News / South Africa

Thabitha Mahlangu
3 minute read
12 Oct 2018
1:27 pm

Mr and Miss University of Venda face cyberbullying

Thabitha Mahlangu

Miss UniVen was called 'ugly' and 'too dark' to be a beauty queen while Mr UniVen was deemed 'too short' to hold the title.

Thamathama Ratshili (Miss University of Venda 2018/2019) and Vongani Dumela (Mr University of Venda 2018/2019)

Cyberbullying is a form of harassment that occurs on the web or on the internet and the latest victims thereof were recently crowned Mr and Miss University of Venda 2019 at the University of Limpopo over the past weekend, Review reports.

According to one of the judges, founder and CEO of SAMYF (South African Modelling Youth Forum) Percy Mohale, the problem started when photos of the two winners began circulating and trending on social media. Miss UniVen 2019 was called ugly and too dark to be a beauty queen while Mr UniVen was deemed too short to hold the title.

Mr and Mrs UniVen 2019

Percy told Review: “The problem with the community/audience is that they assume that beauty pageants are only about physical beauty and that is not the case. As judges, we look at various attributes and characteristics which go beyond physical looks, which is exactly how the contestants of this competition were critiqued and assessed. It very sad that the community, as well as fellow contestants, would even go to such an extent to trash and tarnish young people’s reputations who are merely just trying to improve, empower, and transform themselves as individuals.”

Percy said that he, together with the other judges, advised the winners of the pageant Thamathama Ratshili (Miss University of Venda 2018/2019) and Vongani Dumela (Mr University of Venda 2018/2019) to not respond to the posts and focus on performing their duties and growing their brands.

Thamathama Ratshili (Miss University of Venda 2018/2019).

Vongani Dumela (Mr University of Venda 2018/2019)

Review spoke to Vinolia Masera, a Campaign Manager who said that there are no rules with regards to using social media platforms. “Social media is a platform for people to express themselves freely and share whatever content that they want. As long as the content is not of violent, disturbing, or pornographic nature as the sites will ban the content.

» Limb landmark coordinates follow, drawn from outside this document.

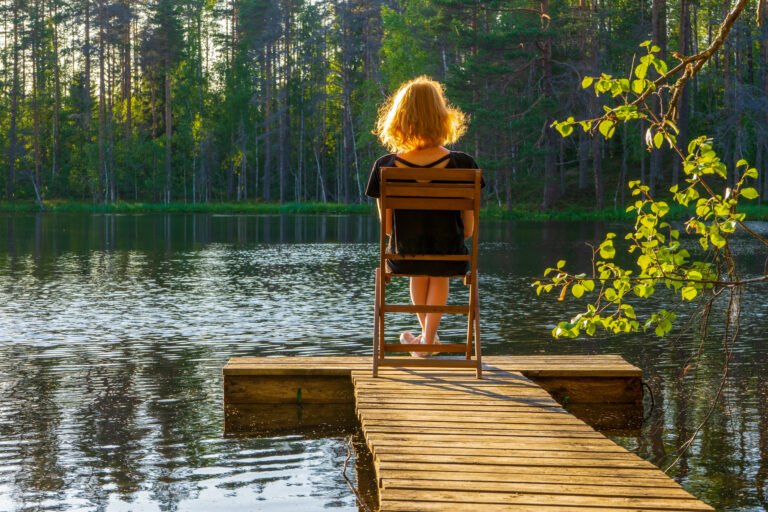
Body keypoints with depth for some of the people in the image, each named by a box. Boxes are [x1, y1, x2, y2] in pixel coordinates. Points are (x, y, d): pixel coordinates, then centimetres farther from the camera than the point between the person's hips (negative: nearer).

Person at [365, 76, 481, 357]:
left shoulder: (386, 167, -15)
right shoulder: (461, 165, -17)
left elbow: (387, 225, -4)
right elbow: (469, 225, -8)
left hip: (404, 255, 1)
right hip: (449, 254, -1)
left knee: (419, 271, 37)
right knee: (439, 275, 36)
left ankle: (427, 335, 51)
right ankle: (428, 338, 40)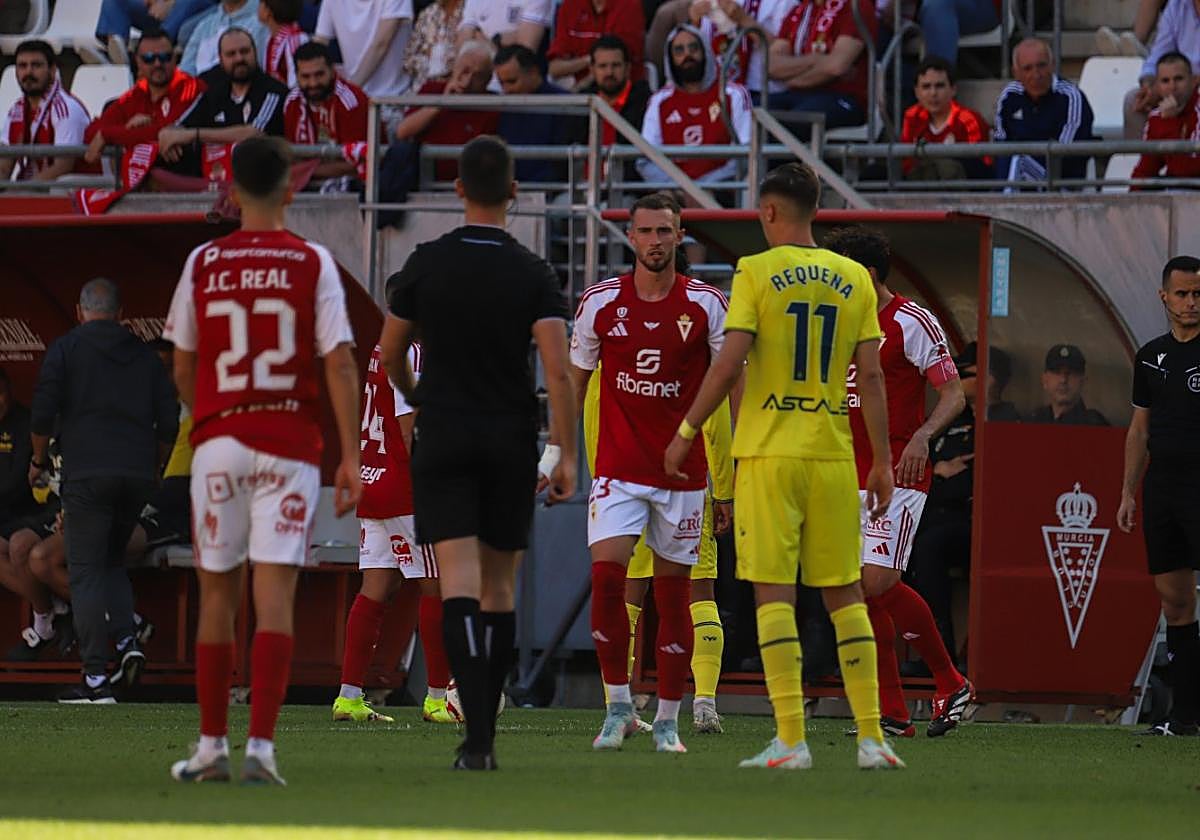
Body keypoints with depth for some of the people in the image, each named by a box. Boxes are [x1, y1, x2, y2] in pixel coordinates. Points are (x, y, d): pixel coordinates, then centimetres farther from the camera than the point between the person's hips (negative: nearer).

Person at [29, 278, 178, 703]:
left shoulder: (66, 349, 2)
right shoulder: (145, 356, 13)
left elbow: (42, 413, -4)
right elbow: (169, 421, 11)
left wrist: (39, 461, 11)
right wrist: (155, 469, 24)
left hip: (88, 474, -4)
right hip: (138, 474, 4)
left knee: (86, 572, -2)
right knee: (112, 561, 21)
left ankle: (95, 678, -8)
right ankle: (127, 641, -1)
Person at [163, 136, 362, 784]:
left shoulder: (203, 263, 3)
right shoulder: (313, 263, -2)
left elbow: (182, 370, 10)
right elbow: (340, 366, -7)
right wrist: (351, 457, -4)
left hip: (217, 440, 2)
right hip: (290, 445, -2)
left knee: (217, 593, 10)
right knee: (275, 594, -5)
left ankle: (211, 747, 14)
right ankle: (260, 746, -13)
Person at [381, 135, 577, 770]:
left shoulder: (425, 265, -1)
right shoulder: (533, 275, -3)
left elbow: (390, 354, 9)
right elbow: (557, 368, -12)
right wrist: (567, 457, -9)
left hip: (444, 436, -1)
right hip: (512, 442, 1)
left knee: (460, 582, -9)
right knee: (499, 587, 12)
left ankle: (476, 734, -26)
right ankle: (485, 734, 15)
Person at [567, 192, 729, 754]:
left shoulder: (707, 306, -2)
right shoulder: (600, 303, 2)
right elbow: (575, 382, 12)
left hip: (683, 473, 0)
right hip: (618, 469, 0)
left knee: (673, 593, 3)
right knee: (606, 576, -15)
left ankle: (668, 719, 12)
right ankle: (618, 706, -4)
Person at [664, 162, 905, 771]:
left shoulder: (756, 274, -4)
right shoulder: (854, 279, 7)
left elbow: (730, 364, -10)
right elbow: (870, 377, 6)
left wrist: (686, 432, 1)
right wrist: (882, 461, 11)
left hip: (769, 451, -4)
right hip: (833, 455, 4)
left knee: (774, 592, -3)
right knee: (844, 593, 9)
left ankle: (791, 742, -8)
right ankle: (872, 737, 6)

“In some instances, unfortunately, the content does circulate too fast and causes great damage that even having it pulled down from the web will not restore one’s reputation or dignity. Users are allowed to post any other content, however, in today’s time people do post offensive content and justify it as having freedom of expression, little do they know that they actually can get on the wrong side of the law as the internet is a very wide platform and nothing is really censored or private.”

Vinolia also advised web users to very extra careful with what they post on social media as that can decrease their chances of progressing in life as employers/recruiters are now looking up potential candidates on social media before calling them in for interviews. This is to assess their characters and overall social status so it is crucial to keep your content clean and less aggressive/offensive in order to maintain a good reputation.

The two winners seemed unbothered by the posts and said that they decided to take the nasty comments and criticism as stepping stones to better themselves.

“Criticism will always be there and people just need to learn to accept them and take them and use those to improve themselves. They can either build or break you as a person, the decision is yours,” said Thamathama, current Miss University of Limpopo.